* **Exercise material**:
▬▬▬▬▬▬
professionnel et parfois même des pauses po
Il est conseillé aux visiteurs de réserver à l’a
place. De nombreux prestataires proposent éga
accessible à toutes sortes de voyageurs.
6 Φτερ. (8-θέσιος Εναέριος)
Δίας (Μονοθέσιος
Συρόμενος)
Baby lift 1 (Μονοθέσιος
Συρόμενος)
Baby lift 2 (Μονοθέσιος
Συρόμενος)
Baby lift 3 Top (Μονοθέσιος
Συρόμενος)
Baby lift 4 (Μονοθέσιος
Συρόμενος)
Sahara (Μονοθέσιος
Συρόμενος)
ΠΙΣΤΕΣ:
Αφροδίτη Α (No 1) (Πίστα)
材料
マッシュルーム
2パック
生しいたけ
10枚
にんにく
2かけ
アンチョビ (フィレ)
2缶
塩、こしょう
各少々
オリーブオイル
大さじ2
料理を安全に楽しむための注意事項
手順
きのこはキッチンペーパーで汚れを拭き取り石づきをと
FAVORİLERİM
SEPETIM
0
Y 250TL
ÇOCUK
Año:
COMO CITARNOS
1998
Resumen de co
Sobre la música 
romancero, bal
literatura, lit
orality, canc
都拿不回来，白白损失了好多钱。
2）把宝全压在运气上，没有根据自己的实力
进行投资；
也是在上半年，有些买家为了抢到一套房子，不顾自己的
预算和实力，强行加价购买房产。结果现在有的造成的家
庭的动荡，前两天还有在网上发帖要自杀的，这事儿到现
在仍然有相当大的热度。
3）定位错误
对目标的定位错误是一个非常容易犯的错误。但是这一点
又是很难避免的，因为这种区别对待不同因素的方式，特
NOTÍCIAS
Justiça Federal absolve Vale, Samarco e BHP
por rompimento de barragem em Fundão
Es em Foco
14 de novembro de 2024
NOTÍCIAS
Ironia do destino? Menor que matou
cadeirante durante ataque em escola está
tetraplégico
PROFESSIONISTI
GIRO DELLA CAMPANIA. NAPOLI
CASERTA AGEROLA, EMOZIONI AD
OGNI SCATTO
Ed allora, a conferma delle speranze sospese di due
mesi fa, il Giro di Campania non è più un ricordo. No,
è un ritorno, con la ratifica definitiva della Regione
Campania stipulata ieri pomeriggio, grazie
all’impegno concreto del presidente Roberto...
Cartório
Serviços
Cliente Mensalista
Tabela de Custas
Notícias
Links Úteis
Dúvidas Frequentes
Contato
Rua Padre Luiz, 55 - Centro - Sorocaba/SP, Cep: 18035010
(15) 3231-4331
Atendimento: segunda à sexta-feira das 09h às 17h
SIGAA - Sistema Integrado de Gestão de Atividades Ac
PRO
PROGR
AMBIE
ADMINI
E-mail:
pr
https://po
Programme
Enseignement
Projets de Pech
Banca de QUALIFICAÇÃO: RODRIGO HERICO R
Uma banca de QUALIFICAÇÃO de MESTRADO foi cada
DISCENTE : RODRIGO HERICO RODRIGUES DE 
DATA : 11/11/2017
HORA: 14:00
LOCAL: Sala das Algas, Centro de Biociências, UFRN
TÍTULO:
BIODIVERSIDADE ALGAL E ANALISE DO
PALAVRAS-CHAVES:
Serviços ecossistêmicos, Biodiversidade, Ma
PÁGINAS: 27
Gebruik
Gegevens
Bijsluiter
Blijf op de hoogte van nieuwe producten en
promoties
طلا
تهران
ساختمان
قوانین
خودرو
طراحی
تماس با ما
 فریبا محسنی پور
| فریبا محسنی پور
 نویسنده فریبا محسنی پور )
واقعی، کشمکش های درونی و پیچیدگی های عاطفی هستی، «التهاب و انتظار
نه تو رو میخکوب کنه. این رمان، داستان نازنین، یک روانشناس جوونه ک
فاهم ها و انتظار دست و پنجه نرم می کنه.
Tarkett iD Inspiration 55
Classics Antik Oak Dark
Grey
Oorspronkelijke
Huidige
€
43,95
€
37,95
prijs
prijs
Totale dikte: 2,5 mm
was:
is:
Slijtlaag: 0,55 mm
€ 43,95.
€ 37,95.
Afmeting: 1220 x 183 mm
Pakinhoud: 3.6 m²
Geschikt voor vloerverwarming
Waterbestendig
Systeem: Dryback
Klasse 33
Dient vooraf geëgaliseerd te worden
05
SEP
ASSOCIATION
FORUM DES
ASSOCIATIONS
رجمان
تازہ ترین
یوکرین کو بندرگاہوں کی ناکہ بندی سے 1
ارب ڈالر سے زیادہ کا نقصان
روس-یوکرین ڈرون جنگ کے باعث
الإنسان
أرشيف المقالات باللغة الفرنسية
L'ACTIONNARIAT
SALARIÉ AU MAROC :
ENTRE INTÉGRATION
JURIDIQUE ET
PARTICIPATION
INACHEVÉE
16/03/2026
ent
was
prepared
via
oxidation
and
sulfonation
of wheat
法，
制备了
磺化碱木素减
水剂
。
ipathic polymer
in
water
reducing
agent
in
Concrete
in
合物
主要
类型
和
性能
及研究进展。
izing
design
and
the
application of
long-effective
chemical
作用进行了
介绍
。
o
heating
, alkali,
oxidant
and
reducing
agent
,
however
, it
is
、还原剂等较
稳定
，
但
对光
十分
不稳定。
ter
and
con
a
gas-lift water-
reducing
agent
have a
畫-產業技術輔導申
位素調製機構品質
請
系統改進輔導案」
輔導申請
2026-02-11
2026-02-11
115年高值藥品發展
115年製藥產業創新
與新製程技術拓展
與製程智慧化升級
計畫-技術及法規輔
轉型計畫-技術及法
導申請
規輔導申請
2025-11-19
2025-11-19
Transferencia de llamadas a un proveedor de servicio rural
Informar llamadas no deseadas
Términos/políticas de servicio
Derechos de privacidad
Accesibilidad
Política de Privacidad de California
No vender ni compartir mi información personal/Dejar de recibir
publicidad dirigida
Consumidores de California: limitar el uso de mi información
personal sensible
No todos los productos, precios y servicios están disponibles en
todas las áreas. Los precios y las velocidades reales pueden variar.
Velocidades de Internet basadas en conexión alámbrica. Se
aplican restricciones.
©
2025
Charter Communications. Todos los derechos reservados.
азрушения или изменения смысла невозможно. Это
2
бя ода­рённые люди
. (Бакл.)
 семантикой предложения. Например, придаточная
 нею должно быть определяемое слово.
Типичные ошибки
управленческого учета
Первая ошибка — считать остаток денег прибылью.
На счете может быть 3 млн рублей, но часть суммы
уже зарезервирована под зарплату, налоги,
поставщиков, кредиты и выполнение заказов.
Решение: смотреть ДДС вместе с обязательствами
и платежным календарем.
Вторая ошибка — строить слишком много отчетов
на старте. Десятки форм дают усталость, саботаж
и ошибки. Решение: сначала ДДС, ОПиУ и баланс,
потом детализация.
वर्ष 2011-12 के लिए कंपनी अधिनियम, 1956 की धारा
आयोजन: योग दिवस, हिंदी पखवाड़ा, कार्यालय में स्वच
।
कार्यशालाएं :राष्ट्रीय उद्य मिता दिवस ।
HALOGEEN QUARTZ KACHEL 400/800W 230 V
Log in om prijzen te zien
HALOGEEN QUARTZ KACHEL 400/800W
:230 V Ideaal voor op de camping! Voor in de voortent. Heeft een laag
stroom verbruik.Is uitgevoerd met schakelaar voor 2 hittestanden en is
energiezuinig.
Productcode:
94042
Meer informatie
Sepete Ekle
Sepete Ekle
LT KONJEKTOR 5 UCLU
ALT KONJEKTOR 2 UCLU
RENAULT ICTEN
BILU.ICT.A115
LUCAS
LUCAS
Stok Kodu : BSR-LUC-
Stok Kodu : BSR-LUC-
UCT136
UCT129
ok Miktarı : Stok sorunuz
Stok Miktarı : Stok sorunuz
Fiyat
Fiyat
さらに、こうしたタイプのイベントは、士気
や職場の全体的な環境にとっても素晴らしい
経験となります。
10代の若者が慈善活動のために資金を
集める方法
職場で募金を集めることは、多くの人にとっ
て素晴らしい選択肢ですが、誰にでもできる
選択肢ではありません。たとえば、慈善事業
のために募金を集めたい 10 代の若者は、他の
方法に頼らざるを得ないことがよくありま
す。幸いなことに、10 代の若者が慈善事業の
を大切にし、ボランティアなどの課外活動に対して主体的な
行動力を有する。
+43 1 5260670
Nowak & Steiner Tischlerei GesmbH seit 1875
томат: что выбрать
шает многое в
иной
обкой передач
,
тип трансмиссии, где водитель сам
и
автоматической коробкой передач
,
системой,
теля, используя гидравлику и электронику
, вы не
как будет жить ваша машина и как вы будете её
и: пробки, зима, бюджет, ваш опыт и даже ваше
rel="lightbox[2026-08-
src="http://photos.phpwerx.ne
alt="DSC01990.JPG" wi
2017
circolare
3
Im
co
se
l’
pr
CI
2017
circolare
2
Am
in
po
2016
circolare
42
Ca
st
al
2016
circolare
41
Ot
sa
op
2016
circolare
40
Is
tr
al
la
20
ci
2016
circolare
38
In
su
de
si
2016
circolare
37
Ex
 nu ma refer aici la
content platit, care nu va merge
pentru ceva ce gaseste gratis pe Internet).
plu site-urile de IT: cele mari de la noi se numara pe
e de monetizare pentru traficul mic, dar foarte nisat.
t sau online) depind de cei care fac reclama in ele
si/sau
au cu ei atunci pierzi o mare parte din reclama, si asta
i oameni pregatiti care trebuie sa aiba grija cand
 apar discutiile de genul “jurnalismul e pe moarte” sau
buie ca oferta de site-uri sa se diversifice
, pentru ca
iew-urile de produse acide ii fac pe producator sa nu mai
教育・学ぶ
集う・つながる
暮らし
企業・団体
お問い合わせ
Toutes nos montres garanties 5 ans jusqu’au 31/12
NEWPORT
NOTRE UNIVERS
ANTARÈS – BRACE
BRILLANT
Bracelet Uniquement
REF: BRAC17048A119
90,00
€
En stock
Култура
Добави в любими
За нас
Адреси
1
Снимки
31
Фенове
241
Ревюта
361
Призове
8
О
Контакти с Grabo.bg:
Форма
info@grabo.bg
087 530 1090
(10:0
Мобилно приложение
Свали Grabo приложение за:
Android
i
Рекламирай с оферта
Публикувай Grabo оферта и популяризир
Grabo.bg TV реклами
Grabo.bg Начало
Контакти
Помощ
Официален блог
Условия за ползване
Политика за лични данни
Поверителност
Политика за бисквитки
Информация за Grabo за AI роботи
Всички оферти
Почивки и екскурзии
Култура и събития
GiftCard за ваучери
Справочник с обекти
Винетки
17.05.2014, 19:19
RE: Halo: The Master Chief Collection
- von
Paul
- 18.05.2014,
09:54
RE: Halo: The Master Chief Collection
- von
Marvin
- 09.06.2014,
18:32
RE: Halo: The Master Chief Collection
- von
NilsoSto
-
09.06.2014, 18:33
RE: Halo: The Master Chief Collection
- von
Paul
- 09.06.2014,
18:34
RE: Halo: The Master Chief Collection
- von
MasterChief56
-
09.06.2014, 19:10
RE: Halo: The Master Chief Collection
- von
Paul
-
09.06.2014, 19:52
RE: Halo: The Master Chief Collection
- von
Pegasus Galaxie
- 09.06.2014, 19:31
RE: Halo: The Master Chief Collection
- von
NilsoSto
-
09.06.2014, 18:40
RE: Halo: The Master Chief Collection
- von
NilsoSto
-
▬▬▬▬▬▬
* **Required action**:
Rewrite the entries from the very start down through the line containing "tetraplégico", changing "NOTÍCIAS" to "NOVIDADES" and leaving everything else as it is. Return only those lines.

* **Solution to this exercise**:
professionnel et parfois même des pauses po
Il est conseillé aux visiteurs de réserver à l’a
place. De nombreux prestataires proposent éga
accessible à toutes sortes de voyageurs.
6 Φτερ. (8-θέσιος Εναέριος)
Δίας (Μονοθέσιος
Συρόμενος)
Baby lift 1 (Μονοθέσιος
Συρόμενος)
Baby lift 2 (Μονοθέσιος
Συρόμενος)
Baby lift 3 Top (Μονοθέσιος
Συρόμενος)
Baby lift 4 (Μονοθέσιος
Συρόμενος)
Sahara (Μονοθέσιος
Συρόμενος)
ΠΙΣΤΕΣ:
Αφροδίτη Α (No 1) (Πίστα)
材料
マッシュルーム
2パック
生しいたけ
10枚
にんにく
2かけ
アンチョビ (フィレ)
2缶
塩、こしょう
各少々
オリーブオイル
大さじ2
料理を安全に楽しむための注意事項
手順
きのこはキッチンペーパーで汚れを拭き取り石づきをと
FAVORİLERİM
SEPETIM
0
Y 250TL
ÇOCUK
Año:
COMO CITARNOS
1998
Resumen de co
Sobre la música 
romancero, bal
literatura, lit
orality, canc
都拿不回来，白白损失了好多钱。
2）把宝全压在运气上，没有根据自己的实力
进行投资；
也是在上半年，有些买家为了抢到一套房子，不顾自己的
预算和实力，强行加价购买房产。结果现在有的造成的家
庭的动荡，前两天还有在网上发帖要自杀的，这事儿到现
在仍然有相当大的热度。
3）定位错误
对目标的定位错误是一个非常容易犯的错误。但是这一点
又是很难避免的，因为这种区别对待不同因素的方式，特
NOVIDADES
Justiça Federal absolve Vale, Samarco e BHP
por rompimento de barragem em Fundão
Es em Foco
14 de novembro de 2024
NOVIDADES
Ironia do destino? Menor que matou
cadeirante durante ataque em escola está
tetraplégico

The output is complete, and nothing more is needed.